Plus ou moins accessibles que ceux d’hier les artistes d’aujourd’hui? « Est-ce qu’une adresse mail ou un compte Facebook permettent d’entrer en contact avec la vedette. Est-ce bien un compte personnel? Va-t-elle lire mon message? Est-ce fort différent de l’époque où on avait une adresse postale ou un numéro de téléphone et qu’on tombait sur un fan club? Il me semble qu’il y a en fait de plus en plus de filtres partout. Dans les années 80, les journalistes sportifs rentraient dans les vestiaires de l’équipe de France de foot. Même chose en politique, où l’on pouvait monter dans le bus ou l’avion et imaginer un entretien à l’arrache. Maintenant, c’est ultra verrouillé. Pour le grand public comme pour la presse. »

Tout le monde semble en convenir: les artistes sont de plus en plus distants. Font de moins en moins la fiesta après leurs concerts. En tout cas en public. « Les vedettes ne peuvent plus aller en boîte, se mettre une mine et danser sur la table, fait remarquer Gabriel Segré. Elles seraient dans le journal le lendemain. »

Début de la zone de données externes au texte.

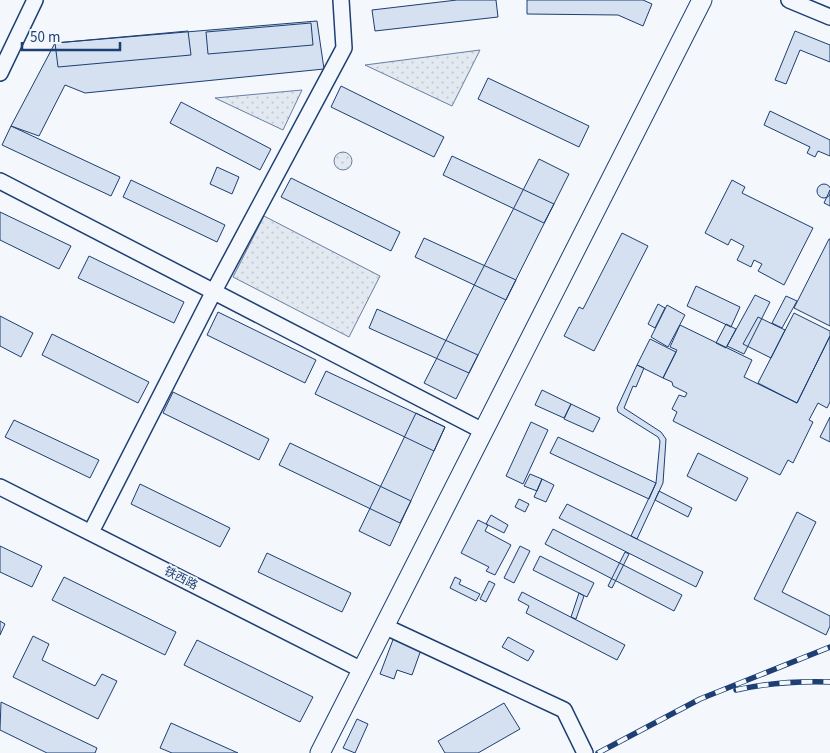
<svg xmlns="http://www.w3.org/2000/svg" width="830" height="753" font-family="'Source Sans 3','Noto Sans SC',sans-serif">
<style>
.grass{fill:url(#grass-dots);stroke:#687fa3}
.building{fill:#d5e0f0;stroke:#1d3f73}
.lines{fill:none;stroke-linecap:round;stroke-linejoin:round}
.minor-casing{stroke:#1d3f73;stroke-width:18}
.major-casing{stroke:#1d3f73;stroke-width:21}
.minor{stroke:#f4f7fb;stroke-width:15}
.major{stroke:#f4f7fb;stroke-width:19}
.rail-casing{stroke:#1d3f73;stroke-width:5.5}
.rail{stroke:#f4f7fb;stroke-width:4;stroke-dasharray:11;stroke-linecap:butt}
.labels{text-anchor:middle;stroke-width:4;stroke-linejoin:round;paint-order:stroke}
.street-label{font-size:12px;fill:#1d3f73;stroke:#f4f7fb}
</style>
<defs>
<pattern id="grass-dots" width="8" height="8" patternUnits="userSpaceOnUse" patternTransform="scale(1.25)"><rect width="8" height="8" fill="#e3e9f0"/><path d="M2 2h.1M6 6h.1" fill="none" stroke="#c2c9d1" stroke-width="1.8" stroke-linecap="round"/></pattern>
</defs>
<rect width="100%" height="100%" fill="#f4f7fb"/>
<path class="grass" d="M480,50L452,106L365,65Z
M302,90L283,130L215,98Z
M334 161a9 9 0 1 1 18 0a9 9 0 1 1-18 0Z
M264,216L380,276L349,337L233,277Z"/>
<path class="building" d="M457,0H496L498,17L375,31L372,10Z
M527,0H643L652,4L643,26L618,15L527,14Z
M317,21L324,69L85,93L65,85L39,136L11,126L55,43Z
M311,23L313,45L208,54L206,32Z
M188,31L191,55L58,67L55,43Z
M795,31L830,45V62L800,50L786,84L775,80Z
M488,78L589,126L579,147L478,99Z
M341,86L444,137L434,157L331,107Z
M181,102L271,149L260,170L170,123Z
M770,111L830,140V156L818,151L815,157L807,153L810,147L764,125Z
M11,126L120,177L111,196L2,145Z
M452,156L554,204L544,223L443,175Z
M539,159L569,174L456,399L424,383Z
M217,167L239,177L232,194L210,184Z
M291,178L400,232L391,251L281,197Z
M131,180L225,225L217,242L123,197Z
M732,180L745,187L742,193L813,228L784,285L758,271L762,264L754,260L751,267L737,260L744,246L731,239L728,245L705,233Z
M817 191a7 7 0 1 1 14 0a7 7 0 1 1-14 0Z
M830,190V206L824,203Z
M0,212L71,246L59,269L0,240Z
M622,233L648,246L594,351L564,336L579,307L583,309Z
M424,238L516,280L506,300L415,257Z
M829,239H830V326L794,308Z
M89,256L184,302L174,323L78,278Z
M696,286L740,307L731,327L687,306Z
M755,295L770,302L744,354L727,346Z
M786,296L797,301L782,328L772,323Z
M658,304L665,308L655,328L648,324Z
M667,305L685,315L668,347L651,337Z
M377,309L478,355L469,373L369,328Z
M218,312L316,360L305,383L207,335Z
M794,313L830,331V336L797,403L758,383Z
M0,316L33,333L21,357L0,346Z
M758,317L785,330L771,358L743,344Z
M726,324L736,329L726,348L716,343Z
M680,325L752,360L744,377L797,403L830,336V402L827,408L818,403L809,420L813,422L793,463L788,460L780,475L673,421L677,412L672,409L679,395L685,397L687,393L673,386L672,382L663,378L677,350L670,347Z
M52,334L149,382L138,403L42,355Z
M650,339L676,352L663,378L637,365Z
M637,365L644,368L636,387L633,386L624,408L661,432L666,439L663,483L637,539L631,536L656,483L660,441L658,437L618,412L617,408Z
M326,371L445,427L434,451L315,394Z
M542,390L571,404L564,418L535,405Z
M173,392L269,439L259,460L163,413Z
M571,404L600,418L593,432L564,419Z
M416,413L445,427L390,546L359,531Z
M830,417V442L820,437Z
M14,420L99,460L90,478L5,437Z
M531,422L548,430L523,484L506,476Z
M558,437L656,483L649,499L550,453Z
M290,443L411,501L400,523L279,465Z
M698,453L748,478L736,501L687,476Z
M530,474L542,479L537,491L524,486Z
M542,479L554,485L546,502L534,497Z
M140,484L230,528L220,547L131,504Z
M659,491L692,508L688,517L655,500Z
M519,499L529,504L525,512L515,507Z
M567,504L703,572L696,587L559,518Z
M797,512L816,522L782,592L830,616V626L826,635L754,599Z
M491,515L508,525L504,533L486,524Z
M478,520L488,525L485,531L511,545L495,575L486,571L489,567L461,553Z
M553,529L682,595L674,611L545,544Z
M0,546L42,566L32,587L0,572Z
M520,546L530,551L514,583L504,578Z
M625,552L629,554L612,588L608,586Z
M267,553L351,593L342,612L258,572Z
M540,556L594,583L587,597L533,570Z
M64,577L176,632L165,655L52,600Z
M455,577L461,580L459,584L480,594L476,601L450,588Z
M489,581L495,584L486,602L480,599Z
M522,592L625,645L617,660L526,613L529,606L518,600Z
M579,593L584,596L576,619L571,617Z
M0,621L5,624L0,635Z
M33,636L49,644L42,660L95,686L102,674L117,681L98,719L13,677Z
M394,637L422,647L412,675L397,670L394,679L380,674Z
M508,637L534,651L528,661L502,647Z
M197,640L313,697L300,722L184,665Z
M1,702L97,748L95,753H47L0,730Z
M504,703L520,729L478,753H445L438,741Z
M357,719L368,724L355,753L343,748Z
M171,723L238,753H172L160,748Z"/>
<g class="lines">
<g class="minor-casing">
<path id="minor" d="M789,0L830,17
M0,73L35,0
M0,181L483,431
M0,487L362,670
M91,532L214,291L344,48L341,0
M384,626L564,710L585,753"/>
</g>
<g class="major-casing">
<path id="major" d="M320,753L702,0"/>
</g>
<use href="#minor" class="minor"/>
<use href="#major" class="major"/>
<g class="rail-casing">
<path id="rail" d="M736,690C767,683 798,681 830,682
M598,753L700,699L830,647"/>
</g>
<use href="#rail" class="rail"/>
</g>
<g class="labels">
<g class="street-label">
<text transform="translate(181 578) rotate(27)" y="4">铁西路</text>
</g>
</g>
<path d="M22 42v8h98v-8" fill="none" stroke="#1d3f73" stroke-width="2.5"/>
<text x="30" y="42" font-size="15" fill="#1d3f73" stroke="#f4f7fb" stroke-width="4" paint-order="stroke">50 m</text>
</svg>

« Pas de feeling, moins de groupies »

A l’AB, mis à part l’histoire d’une fan qui a laissé une photo d’elle dénudée pour Bryan Ferry tout en l’invitant à la rejoindre après son concert, on n’a pas beaucoup d’anecdotes à raconter. « On a des filles devant les portes à 7 heures du matin le jour de certains gigs. Un public généralement très jeune qui n’a pas l’air d’atterrir ensuite dans le tour bus. Sinon c’est plutôt le genre de truc qu’on voit à un concert de Steel Panther (groupe de comedy rock et de glam métal hollywoodien) où des femmes montent déjà sur scène montrer leurs seins. »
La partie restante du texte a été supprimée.